- DIRECTIVE: Update the items below by replacing "ミールキット" with "食材キット" wherever it occurs, keeping all other text unchanged. Leave the pictures out of your answer.

[Stored data]
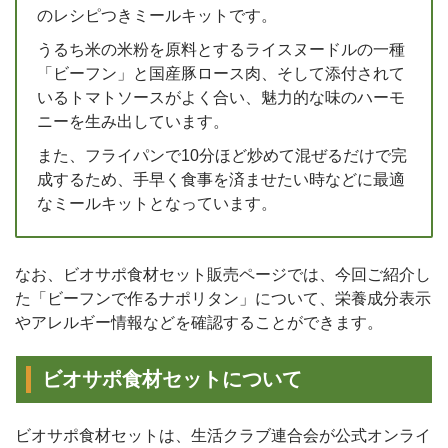
のレシピつきミールキットです。
うるち米の米粉を原料とするライスヌードルの一種
「ビーフン」と国産豚ロース肉、そして添付されて
いるトマトソースがよく合い、魅力的な味のハーモ
ニーを生み出しています。
また、フライパンで10分ほど炒めて混ぜるだけで完
成するため、手早く食事を済ませたい時などに最適
なミールキットとなっています。
なお、ビオサポ食材セット販売ページでは、今回ご紹介し
た「ビーフンで作るナポリタン」について、栄養成分表示
やアレルギー情報などを確認することができます。
ビオサポ食材セットについて
ビオサポ食材セットは、生活クラブ連合会が公式オンライ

- ANSWER BOX:
のレシピつき食材キットです。
うるち米の米粉を原料とするライスヌードルの一種
「ビーフン」と国産豚ロース肉、そして添付されて
いるトマトソースがよく合い、魅力的な味のハーモ
ニーを生み出しています。
また、フライパンで10分ほど炒めて混ぜるだけで完
成するため、手早く食事を済ませたい時などに最適
な食材キットとなっています。
なお、ビオサポ食材セット販売ページでは、今回ご紹介し
た「ビーフンで作るナポリタン」について、栄養成分表示
やアレルギー情報などを確認することができます。
ビオサポ食材セットについて
ビオサポ食材セットは、生活クラブ連合会が公式オンライ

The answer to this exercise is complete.